The ECOG-ACRIN Cancer Research Group (ECOG-ACRIN) today announced results from an extended follow-up analysis of patients in its randomized Phase 3 clinical trial, E1912. The results show that the combination of ibrutinib, a Bruton's tyrosine kinase inhibitor, and the antibody therapy rituximab, continue to provide superior progression-free survival and overall survival compared to standard chemoimmunotherapy for patients (aged 70 or younger) with previously untreated chronic lymphocytic leukemia (CLL). The analysis provides new safety and efficacy information on the patients in E1912 who completed ibrutinib plus rituximab therapy and continued to receive ibrutinib for as long as it remained effective.
The American Society of Hematology (ASH) featured the analysis today at its 61st Annual Meeting in Orlando. After a median follow-up time of four years, roughly 75% of patients in the ibrutinib plus rituximab arm of the trial remain on ibrutinib.
The researchers observed ibrutinib to be well tolerated by the majority of patients, only 14% of whom stopped ibrutinib due to side effects. Only seven percent of patients progressed while on ibrutinib therapy.
The trial was designed and is being conducted by ECOG-ACRIN with funding from the National Cancer Institute, part of the National Institutes of Health. Tait D. Shanafelt, MD, a professor of hematology at the Stanford University School of Medicine in Palo Alto, California, was the lead investigator on the study.
Today's analysis supports the earlier E1912 findings in the New England Journal of Medicine, which immediately advanced the standard of care for previously untreated CLL patients (aged 70 years and younger). The earlier E1912 results showed a two-thirds reduction in the risk of disease progression and less toxicity from therapy with ibrutinib plus rituximab compared to intravenous chemoimmunotherapy consisting of fludarabine and cyclophosphamide plus rituximab (FCR).

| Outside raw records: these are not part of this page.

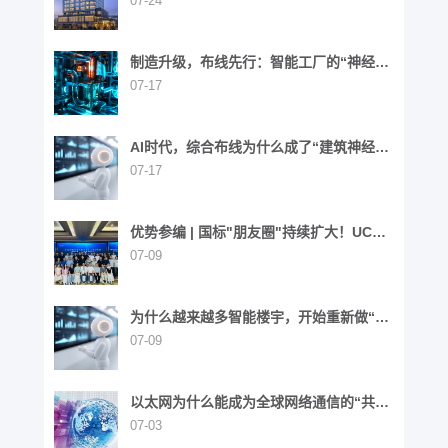
07-24
制造升级，布线先行：智能工厂的“神经网
络”重构之路
07-17
AI时代，综合布线为什么成了“建筑神经网
络”？
07-17
优势参编 | 国标"朋友圈"持续扩大！UCS
同步参与6项国家标准制定
07-09
为什么越来越多智能楼宇，开始重新做“布
线”这件事？
07-09
以太网为什么能成为全球网络通信的“共同
语言”？
07-03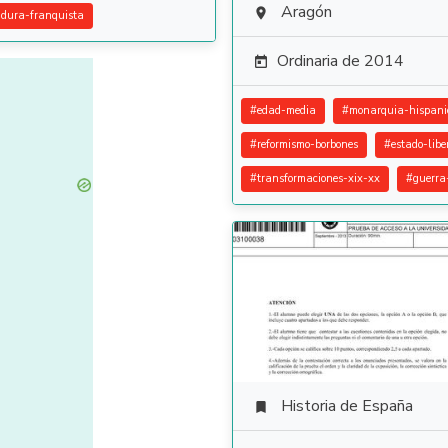
Aragón

adura-franquista
Ordinaria de 2014

#
edad-media
#
monarquia-hispani
#
reformismo-borbones
#
estado-libe
#
transformaciones-xix-xx
#
guerra-
Historia de España


The current analysis, based on a median follow-up of 48 months, reports that 73 percent of patients in the ibrutinib plus rituximab treatment arm remained on ibrutinib. The median time on treatment was 43 months (range of 0.2 to 61 months). The median time to progression or death after discontinuing ibrutinib was 23 months. Superior progression-free survival benefits were sustained for the ibrutinib plus rituximab arm compared to the FCR treatment arm (hazard ratio [HR]=0.39; 95 percent CI, 0.26-0.57; p<0.0001). Overall survival also continued to favor the ibrutinib plus rituximab arm (HR=0.34, 95 percent CI, 0.15-0.80; p=0.010).
The only pretreatment characteristic that predicted discontinuation of ibrutinib for a reason other than progression was the number and severity of health problems other than CLL. Among those patients, less than half progressed and the median time to progression was nearly two years.